Unique wording in the Greek. Greek verbs contain their pronouns. The Word come is I come. But for emphasis, there is an additional I in the sentence. I, I come. Meaning, I and only I have come for this purpose. I’m the only one who can provide this.
That’s what Jesus was explaining to the Woman at the Well:
John 4:13 Jesus answered and said to her, "Everyone who drinks of this water will thirst again; 14 but whoever drinks of the water that I will give him shall never thirst; but the water that I will give him will become in him a well of water springing up to eternal life."
It’s the call to the what satisfies life – the water of life. The desire that is only realized in Jesus and by it we want to know God and honor Him with our lives. It tugs on every person’s heart. As Solomon said: Ecc 3:11 He has made everything appropriate in its time. He has also set eternity in their heart.

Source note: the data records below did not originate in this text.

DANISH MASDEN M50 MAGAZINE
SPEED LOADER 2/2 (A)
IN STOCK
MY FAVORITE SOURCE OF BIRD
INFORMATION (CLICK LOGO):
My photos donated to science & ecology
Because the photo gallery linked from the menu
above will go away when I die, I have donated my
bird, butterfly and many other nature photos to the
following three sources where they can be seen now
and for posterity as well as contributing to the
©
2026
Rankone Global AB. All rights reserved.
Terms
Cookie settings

Question is how do we respond to that desire? How do we find our answer in Him? How do we respond to His offer of a satisfied life?
By settling who He is to us – Phil 2:10 at the name of Jesus [Lord] EVERY KNEE WILL BOW, of those who are in heaven and on earth and under the earth, 11 and that every tongue will confess that Jesus Christ is Lord, to the glory of God the Father.

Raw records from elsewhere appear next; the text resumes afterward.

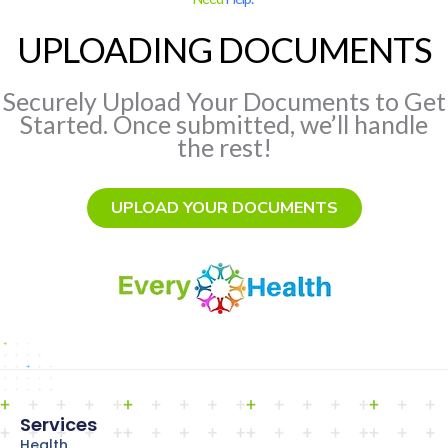
UPLOADING DOCUMENTS
Securely Upload Your Documents to Get
Started. Once submitted, we’ll handle
the rest!
UPLOAD YOUR DOCUMENTS
Services
Health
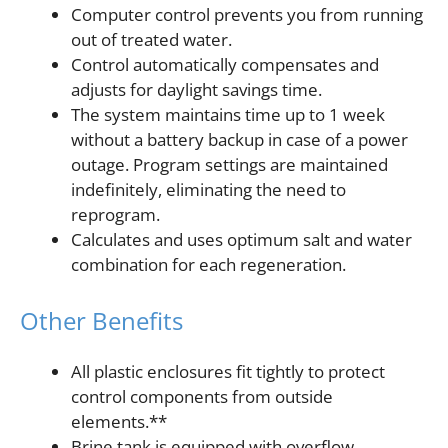
Computer control prevents you from running
out of treated water.
Control automatically compensates and
adjusts for daylight savings time.
The system maintains time up to 1 week
without a battery backup in case of a power
outage. Program settings are maintained
indefinitely, eliminating the need to
reprogram.
Calculates and uses optimum salt and water
combination for each regeneration.
Other Benefits
All plastic enclosures fit tightly to protect
control components from outside
elements.**
Brine tank is equipped with overflow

By submitting our lives fully to Him – 1Cor 6:19 Or do you not know that your body is a temple of the Holy Spirit who is in you, whom you have from God, and that you are not your own? 20 For you have been bought with a price: therefore glorify God in your body.
By loving Him with all we are – Mar 12:30 and you shall love the Lord your God with all your heart, and with all your soul, and with all your mind, and with all your strength.'
Ivan the Great wanted a family. An agreement was made between him and the King of Greece for his wife. The King of Greece, however insisted, "He cannot marry my daughter unless he is baptized as a member of the Greek Orthodox Church." Ivan agreed. This meant emersion. When Ivan announced his intentions, his men said they would do as well. But the Greek Orthodox church doesn’t allow warriors into the church. The compromise, they baptized the men with them keeping one arm out of the water, holding up their sword. Point? Partial surrender. Leaving room for a tower to be built where they have left a part their lives under their own control.
If we remove God from any part of our lives, we will decide whether God has the right to any of our lives. We will choose whatever we want to be and who we want to act. When God determines that, we become who we are designed to be.
- The truth that the Lord has final say as to who we are to be and how we are to live must be responded to by more than simple a nod.
- We are engaged in a struggle between the urge to determine life for ourselves and surrendering to His right to rule.
- The lie that we can do a better job than He can in running our lives remains hidden in our hearts and must daily be denied room in our minds.
- When we exchanged the emptiness of our old lives for the fullness Jesus promised, He took ownership of our lives.
- Only when we realize what happened in salvation, does that ownership become the big deal it really is.